AB, Kimyasalların Kayıt, Değerlendirme ve İzin/ Kısıtlama Yönetmeliği, REACH kapsamında ürünlerin uygunluğunu denetleyen Avrupa Kimyasallar Ajansı'nda (AKA), bor karşıtı lobinin etkisiyle borun kanserojen olduğu iddiasıyla içeriğinde bor olan deterjan ve kozmetik ürünlerini yasaklamaya çalışıyor. Oysa, hali hazırda AB’de yürürlükte olan Deterjanlara Yönelik Tüzük kapsamında bor bileşikleri için bir kısıtlama bulunmuyor. 

Eti Maden'in yaptığı atak ile bordan üretilen deterjanlar, diğerlerine göre birçok avantaja sahip. Bu nedenle deterjanlarda yüzde 80 oranına varan bor kullanımı söz konusu. AB deterjan üreticileri, bu alanda rekabet edebilmeleri için Türkiye’den bor ithal etmek zorundalar. Çünkü, 2013 yılında 1.3 milyar tona ulaşan dünya bor rezervinin yüzde 73’ünü Türkiye elinde tutuyor. Bunun yüzde 47’si de Eti Maden'de. Eti Maden 2013 yılında 1.8 milyon ton bor satışından 826 milyon dolar elde etti. 

Bor konusu son yıllarda sık sık gündeme geliyor. 2004 yılında Orhan Uçar tarafından yazılan “Metal Fırtına” isimli savaş kurgu romanında da Amerika’nın 2007 yılında Türkiye’yi “Biz toprakları istiyoruz üzerindeki insanları değil” diğerek üç önemli maden için işgalini anlatıyor. Romanda Amerikan hükümeti işgal sonrası 2007 yılı Aralık ayından geçerli olarak Türkiye’deki bor, toryum ve uranyum madenlerinin 99 yıllığına işletme haklarını Teksaslı Ornicorn adlı madencilik ve enerji şirketine satıyor. 

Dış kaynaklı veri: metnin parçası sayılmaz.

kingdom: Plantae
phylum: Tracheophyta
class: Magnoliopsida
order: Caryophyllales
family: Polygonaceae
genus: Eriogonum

Metal Fırtına 10 baskıda 300 bin adet satışa ulaştı ve bir seri halinde iki ve üçüncü kitapları yayımlandı. 
Türkiye’nin bor ve toryum gibi madenleri her zaman abartılı değerlendirmelere neden oldu. Bir dönem Necmettin Erbakan da toryum ve bor rezervlerinin Türkiye için çok önemli girdi sağlayacağını, rezervin tümünü satılabilir göstererek açıklamıştı. 

Aslında Türkiye bordan elde edebileceği imkanı sınırlı kullanıyor. Bizim Amerika’ya işlemeden ham olarak sattığımız bor bu ülkede işlendiğinde değeri bizden alışlarının 30 katına kadar yükseliyor. 

O nedenle çok önemli özellikleri olan bor madeninin ham olarak değil işlenerek satılması yolunda yapılacak araştırmalar önem taşıyor. Bunun için de bor üretimi ve işlenmesinde özel sektörün daha fazla yer alması gerekiyor. 

Bor bugün için dünyada önem verilen bir maden olmasına karşın, ülkemizde aynı şekilde önemsenip değerlendirilmiyor. Oysa, yukarıda belirttiğim gibi dünya bor rezervinin yüzde 73’ü Türkiye’de bulunuyor.